L’actualité géopolitique internationale s’est invitée tout au long du débat. Élection de Trump avec la sortie des Etats-Unis de l’Accord de Paris, report de la CSRD en Europe… La finance verte est-elle menacée ?
« Ces évolutions sont difficiles à entendre pour les entreprises qui ont investi dans des outils, formé leurs équipes », déplore Emmanuelle Ostiari. « Le message devient brouillé. Certains se disent : pourquoi faire tous ces efforts si rien ne tient ? »
Sophie Contreras, cofondatrice de Scop 3, abonde : « L’instabilité réglementaire décourage. Si on impose sans structurer les filières derrière, on échoue. Il faut des phases pilotes, des soutiens adaptés. » Pour Roger-Yannick Chartier (Agence de Développement et des Transitions) « la transition écologique n’aboutira pas sans une transition financière adaptée. C’est à nous, acteurs publics, de construire les bons outils. »
L’élu montpelliérain, également entrepreneur dans l’immobilier, annonce vouloir créer un fonds vert régional, accessible aux TPE et PME, en s’appuyant sur des partenariats comme ceux du BIC ou de Crealia. « Il faut être agile, proche du terrain, et sortir des dispositifs trop normés. »

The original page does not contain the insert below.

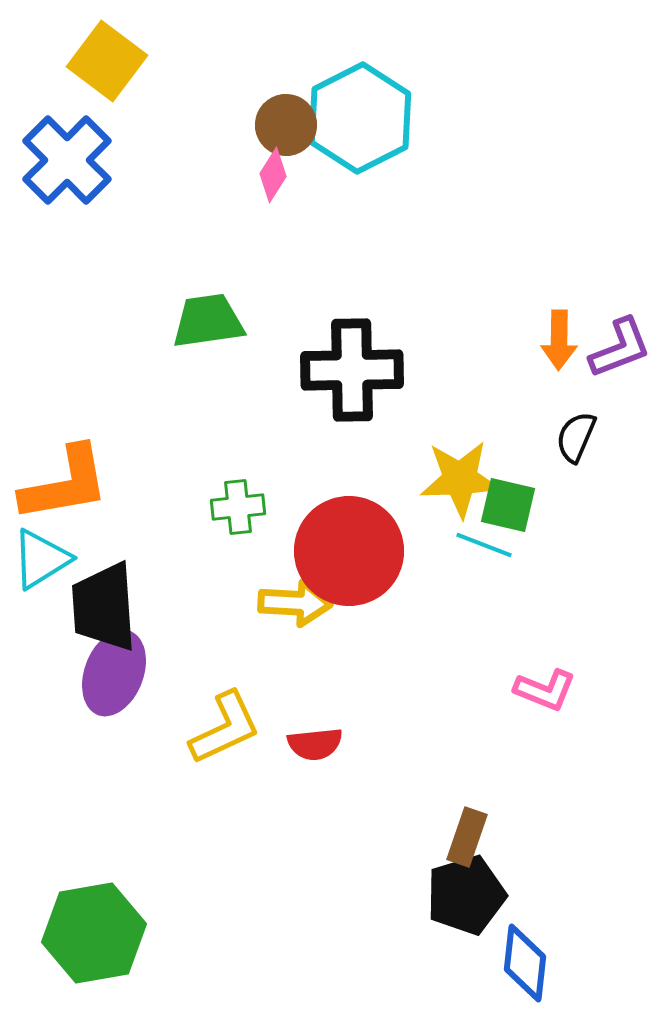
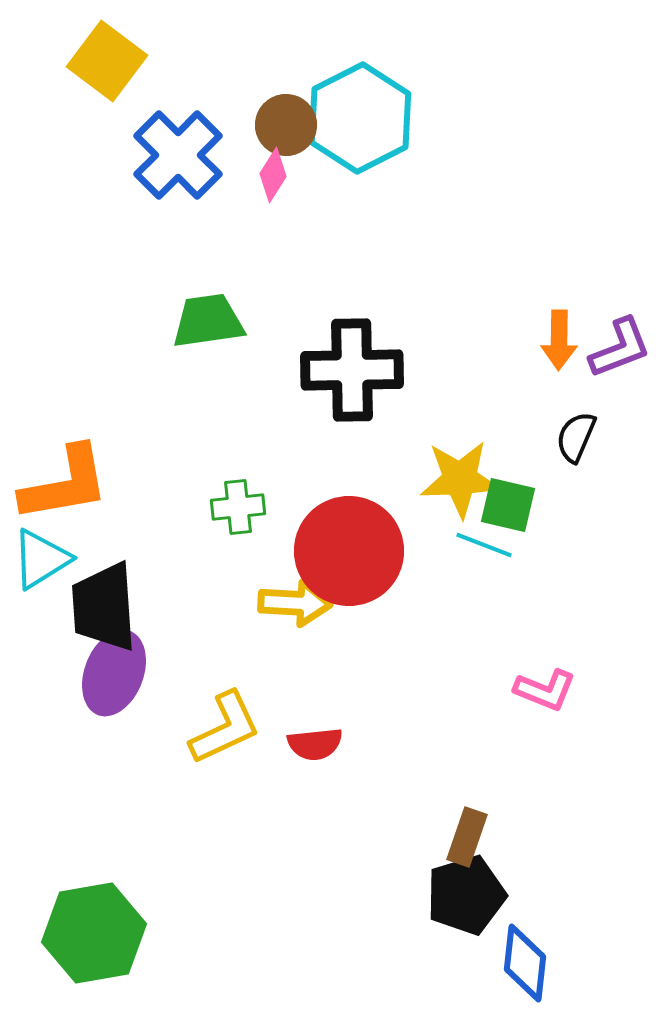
blue cross: moved 111 px right, 5 px up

« Nous sommes par contre à un tournant car nous observons un certain désengagement de l’Etat sur les énergies renouvelables, et nous attendons que le monde financier soit à nos côtés dans un environnement un peu plus risqué que ce qu’il ne l’a été », conclut Carlos Mesias.
L’équipe de foot (11 intervenants) du 11 juin : Carlos Mesias (Sowen Group et Occitanie Place Financière), Roger-Yannick Chartier (Agence des Développements et des Transitions, élu à la Ville et à la Métropole de Montpellier), Pascal Tachon (Banque de France de l’Hérault), Gentiane Gire (Bpifrance), Fabien Mansalier (Sofilaro), Odile Téaldi (Banque Populaire du Sud), Emmanuelle Ostiari (OCCTÉ), Siham Taouich (EY), Sophie Scantamburlo Contreras (Scop 3), Christophe Fernique (CCI Hérault) et Hubert Vialatte pour l’animation.